**Text provided**.
----------------------------------------
Reputation: 143
Using Python 3 and MongoDB 2.6 and trying to insert some data into my collection, here is the sample code:
from urllib.parse import urlparse
from bs4 import BeautifulSoup
import requests
from pymongo import MongoClient
urlList = ['http://....'] #bunch of URLs
jsArray = []
cssArray = []
client = MongoClient('127.0.0.1', 28017)
db = client.tagFinderProject # Getting the DB
collection = db.tegFinder # Getting the Collection
for url in urlList:
parsed_uri = urlparse(url)
domain = '{uri.scheme}://{uri.netloc}/'.format(uri=parsed_uri)
r = requests.get(url)
data = r.text
soup = BeautifulSoup(data)
for lines in soup.find_all('script'):
if lines.get('src') is not None and '.js' in lines.get('src') and 'http' in lines.get('src'):
jsArray.append(lines.get('src'))
elif str(lines.get('src')).startswith('//'):
jsArray.append('http:' + lines.get('src'))
elif lines.get('src') is not None and '.js' in lines.get('src') and 'http' not in lines.get('src'):
jsArray.append(domain + lines.get('src'))
for lines in soup.find_all('link'):
if lines.get('href') is not None and (lines.get('href')).endswith('.css') and 'http' in lines.get('href'):
cssArray.append(lines.get('href'))
elif lines.get('href') is not None and (lines.get('href')).endswith('.css') and 'http' not in lines.get('href'):
cssArray.append(domain + lines.get('href'))
uniqueJS = list(set(jsArray))
uniqueCSS = list(set(cssArray))
for js in uniqueJS:
collection.insert('JS: ', js)
for css in uniqueCSS:
collection.insert('CSS: ', css)
Ofcourse before I run this I start my MongoDB server and here what it says:
2015-05-13T11:25:03.942-0500 [initandlisten] options: { net: { http: { RESTInterfaceEnabled: true, enabled: true } }, storage: { dbPath: "D:\Projects\mongoDB" } }
2015-05-13T11:25:03.944-0500 [initandlisten] journal dir=D:\Projects\mongoDB\journal
2015-05-13T11:25:03.944-0500 [initandlisten] recover : no journal files present, no recovery needed
2015-05-13T11:25:04.045-0500 [initandlisten] waiting for connections on port 27017
2015-05-13T11:25:04.045-0500 [websvr] admin web console waiting for connections on port 28017
I run the above Python code and I get :
File ".../TagFinder/tagFinder.py", line 91, in <module>
collection.insert('JS: ', js)
----------------------------------------
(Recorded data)

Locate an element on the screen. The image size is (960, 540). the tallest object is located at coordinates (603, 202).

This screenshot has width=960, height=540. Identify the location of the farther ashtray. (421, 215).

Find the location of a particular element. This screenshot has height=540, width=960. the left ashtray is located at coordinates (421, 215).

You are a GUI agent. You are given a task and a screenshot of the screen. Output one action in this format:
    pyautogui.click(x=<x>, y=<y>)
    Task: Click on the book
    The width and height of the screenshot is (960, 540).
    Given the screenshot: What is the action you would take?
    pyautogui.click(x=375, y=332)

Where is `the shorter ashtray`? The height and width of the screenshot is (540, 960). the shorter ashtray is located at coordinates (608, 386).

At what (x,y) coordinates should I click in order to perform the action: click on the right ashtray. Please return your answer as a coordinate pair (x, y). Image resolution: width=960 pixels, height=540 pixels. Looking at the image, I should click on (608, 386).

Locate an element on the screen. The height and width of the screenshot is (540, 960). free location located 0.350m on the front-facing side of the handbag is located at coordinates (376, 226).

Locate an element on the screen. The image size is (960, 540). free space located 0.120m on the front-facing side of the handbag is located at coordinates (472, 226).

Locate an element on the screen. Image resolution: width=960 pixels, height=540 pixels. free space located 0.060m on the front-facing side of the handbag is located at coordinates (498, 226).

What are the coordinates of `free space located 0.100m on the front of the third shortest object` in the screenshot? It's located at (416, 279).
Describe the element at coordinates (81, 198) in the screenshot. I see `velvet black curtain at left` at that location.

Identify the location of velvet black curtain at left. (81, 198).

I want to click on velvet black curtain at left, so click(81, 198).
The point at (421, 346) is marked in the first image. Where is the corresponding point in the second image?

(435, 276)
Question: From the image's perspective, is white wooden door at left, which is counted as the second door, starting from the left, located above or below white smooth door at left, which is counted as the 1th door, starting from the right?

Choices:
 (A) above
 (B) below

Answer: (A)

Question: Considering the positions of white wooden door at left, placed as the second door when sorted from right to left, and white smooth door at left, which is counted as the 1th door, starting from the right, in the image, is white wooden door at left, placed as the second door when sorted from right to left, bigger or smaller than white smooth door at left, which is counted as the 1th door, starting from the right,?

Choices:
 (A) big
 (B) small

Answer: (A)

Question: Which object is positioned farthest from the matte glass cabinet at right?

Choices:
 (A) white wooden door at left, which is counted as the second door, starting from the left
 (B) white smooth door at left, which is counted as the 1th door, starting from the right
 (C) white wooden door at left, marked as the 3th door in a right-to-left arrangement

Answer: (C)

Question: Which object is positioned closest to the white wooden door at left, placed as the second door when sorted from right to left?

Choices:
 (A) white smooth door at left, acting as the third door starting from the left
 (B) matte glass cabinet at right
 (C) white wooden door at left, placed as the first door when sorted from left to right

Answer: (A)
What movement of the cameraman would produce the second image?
----------------------------------------
**To-do list**.
**A)** Which versions of Python and MongoDB does the MongoDB forum post say are in use?
**B)** Continue the MongoDB forum post from the point where it stops.
The data shown here has no connection to the MongoDB forum post.

**Task responses**.
**A)** Python 3 and MongoDB 2.6.

**B)**
File "C:\Python34\lib\site-packages\pymongo\collection.py", line 1924, in insert
with self._socket_for_writes() as sock_info:
File "C:\Python34\lib\contextlib.py", line 59, in __enter__
return next(self.gen)
File "C:\Python34\lib\site-packages\pymongo\mongo_client.py", line 663, in _get_socket
server = self._get_topology().select_server(selector)
File "C:\Python34\lib\site-packages\pymongo\topology.py", line 121, in select_server
address))
File "C:\Python34\lib\site-packages\pymongo\topology.py", line 97, in select_servers
self._error_message(selector))
pymongo.errors.ServerSelectionTimeoutError: connection closed
Can't find why I'm getting this. I can insert data via using the cmd promt and I can display it at 127.0.0.1/tagFinderProject/tagFinder/
Can anyone point me to the right direction?
EDIT 1:
If I change the client = MongoClient('127.0.0.1', 28017)
to client = MongoClient('mongodb://127.0.0.1:27017/')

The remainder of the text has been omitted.